「様々な事情で、現在収入が少なく国民年金を納付するのが難しい、だけど未納付期間ができるのは避けたい」という方、実は収入次第で保険料免除や納付猶予制度を利用できます。申請が必要なため、条件に当てはまっていても利用していない人が多い保険料免除や納付猶予制度についてご紹介します。あなたは条件に当てはまっているでしょうか?
目次
保険料免除、納付猶予制度とは
保険料免除制度とは
所得が少なく、本人・世帯主・配偶者の前年所得が一定額以下の場合や失業した場合に、国民年金保険料が免除される制度です。申請が必要で、申請が承認されると、保険料が免除されます。収入の基準に合わせて免除される額が決定し、全額、4分の3、半額、4分の1の4種類があります。
保険料納付猶予制度とは
20歳〜50歳未満で、配偶者の前年所得が一定額以下の場合に、国民年金保険料の納付が猶予される制度です。
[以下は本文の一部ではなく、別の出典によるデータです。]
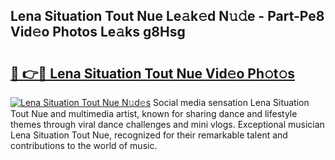 ## Lena Situation Tout Nue Le𝚊k𝚎d N𝚞𝚍e - Part-Pe8 Vid𝚎o Photos Le𝚊ks g8Hsg

# <h2><a href="http://fb3edj.evod.top/?m=Lena+Situation+Tout+Nue">🔗 👉🔴 Lena Situation Tout Nue Vid𝚎o Ph𝚘t𝚘s</a></h2>

[![Lena Situation Tout Nue N𝚞d𝚎s](https://i.imgur.com/8V9OHl7.gif)](http://fb3edj.evod.top/?m=Lena+Situation+Tout+Nue)
Social media sensation Lena Situation Tout Nue and multimedia artist, known for sharing dance and lifestyle themes through viral dance challenges and mini vlogs. Exceptional musician Lena Situation Tout Nue, recognized for their remarkable talent and contributions to the world of music. 

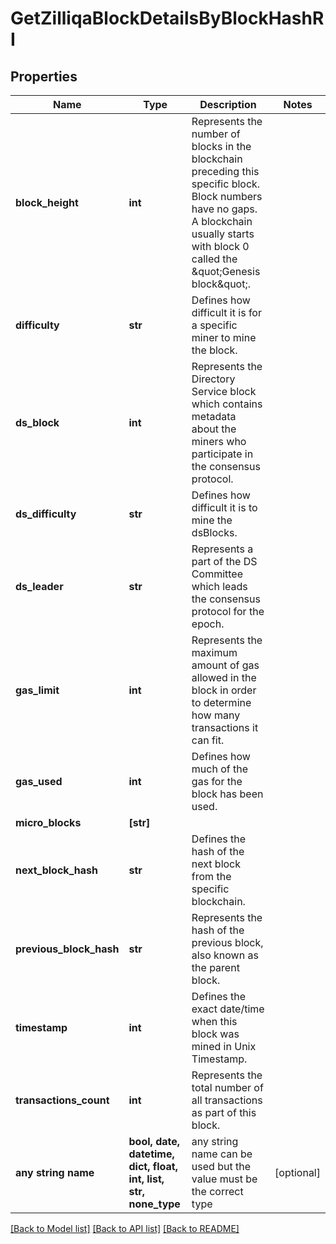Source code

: # GetZilliqaBlockDetailsByBlockHashRI


## Properties
Name | Type | Description | Notes
------------ | ------------- | ------------- | -------------
**block_height** | **int** | Represents the number of blocks in the blockchain preceding this specific block. Block numbers have no gaps. A blockchain usually starts with block 0 called the \&quot;Genesis block\&quot;. | 
**difficulty** | **str** | Defines how difficult it is for a specific miner to mine the block. | 
**ds_block** | **int** | Represents the Directory Service block which contains metadata about the miners who participate in the consensus protocol. | 
**ds_difficulty** | **str** | Defines how difficult it is to mine the dsBlocks. | 
**ds_leader** | **str** | Represents a part of the DS Committee which leads the consensus protocol for the epoch. | 
**gas_limit** | **int** | Represents the maximum amount of gas allowed in the block in order to determine how many transactions it can fit. | 
**gas_used** | **int** | Defines how much of the gas for the block has been used. | 
**micro_blocks** | **[str]** |  | 
**next_block_hash** | **str** | Defines the hash of the next block from the specific blockchain. | 
**previous_block_hash** | **str** | Represents the hash of the previous block, also known as the parent block. | 
**timestamp** | **int** | Defines the exact date/time when this block was mined in Unix Timestamp. | 
**transactions_count** | **int** | Represents the total number of all transactions as part of this block. | 
**any string name** | **bool, date, datetime, dict, float, int, list, str, none_type** | any string name can be used but the value must be the correct type | [optional]

[[Back to Model list]](../README.md#documentation-for-models) [[Back to API list]](../README.md#documentation-for-api-endpoints) [[Back to README]](../README.md)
こちらも申請が必要であり、申請後に承認がされると、保険料の納付が猶予されます。2016年の6月までは30歳未満が対象でしたが、2016年の7月より50歳未満に対象が拡大されました。制度が変わったばかりなので、制度に気が付いていない人も多いかもしれません。
納付期間には影響するの?
国民年金保険を受給する際、受給要件に納付期間があります。保険料免除制度や猶予制度を利用した場合、この期間は受給資格期間に算入されます。安心して制度を利用することができますね。
年金額への影響はあるの?
免除期間の年金額は、免除額の割合によって減額されます。
・全額免除
保険料を全額納付した場合、年金額の2分の1が支給。
・4分の3免除
保険料を全額納付した場合、年金額の8分の5が支給。
・半額免除
保険料を全額納付した場合、年金額の8分の6が支給。
・4分の1免除
保険料を全額納付した場合、年金額の8分の7が支給。
以上の割合で、年金が支給されます。納付猶予制度を利用した場合は、受給資格期間にカウントされますが、この期間の年金額は0となります。
保険料免除、納付猶予制度を受ける収入の条件は?
保険料免除の収入基準(全額納付・4分の3免除)
・全額納付
前年所得が以下の計算式で計算した金額の範囲内であること
(扶養親族等の数+1)×35万円+22万円
・4分の3免除
前年所得が以下の計算式で計算した金額の範囲内であること
78万円+扶養親族等控除額+社会保険料控除額等
保険料免除の収入基準(半額免除・4分の1免除)
・半額免除
前年所得が以下の計算式で計算した金額の範囲内であること
118万円+扶養親族等控除額+社会保険料控除額等
・4分の1免除
前年所得が以下の計算式で計算した金額の範囲内であること
158万円+扶養親族等控除額+社会保険料控除額等
保険料免除の収入基準の注意点
保険料免除の収入は、本人だけではなく、配偶者や世帯主の所得も計算されます。収入がある親が世帯主で同居している場合など、この条件で免除の申請ができない場合もあるので、注意しましょう。
保険料納付猶予の収入基準
前年所得が以下の計算式で計算した金額の範囲内であること
(扶養親族等の数+1)×35万円+22万円
納付猶予制度の場合は、免除制度の場合と違い、世帯主の収入は計算されません。
ただし、配偶者の収入は計算されるので、注意してください。
保険料免除、保険料猶予制度の申請方法は?
保険料免除、保険料猶予申請は市役所(役場)へ
保険料免除、保険料猶予制度ともに、申請は住民登録をしている市(区)役所や町村役場の国民年金担当窓口になります。申請用紙は各窓口および、年金事務所に備え付けられています。郵送でも申請可能で、その場合は日本年金機構のホームページより、ダウンロード可能です。
申請に必要なものは?
各種申請に必要な書類は、受ける条件により変わります。確実に必要なものは、国民年金手帳か、基礎年金番号通知書です。このほか、所得証明や所得の申立書が必要な場合があります。こちらは各役所、役場で取ることができるので、必要になれば申請時に取りに行くことも可能です。また、失業が理由で申請する場合、失業の事実が確認できる書類が必要な場合もあります。個別に要件が変わりますので、窓口で相談するとよいでしょう。
まとめ
国民年金保険料の免除制度や猶予制度は自分で申請をする必要があるので、気が付かずに適用されていない人が多いです。学生の猶予制度は知っているけど、この制度は知らなかったという人も多いでしょう。免除制度や猶予制度で受給できる年金額が減りますが、今後収入が増えた場合追納する制度もあります。メリットが多い制度なので、自分が対象になるか、一度計算してみるといいですね。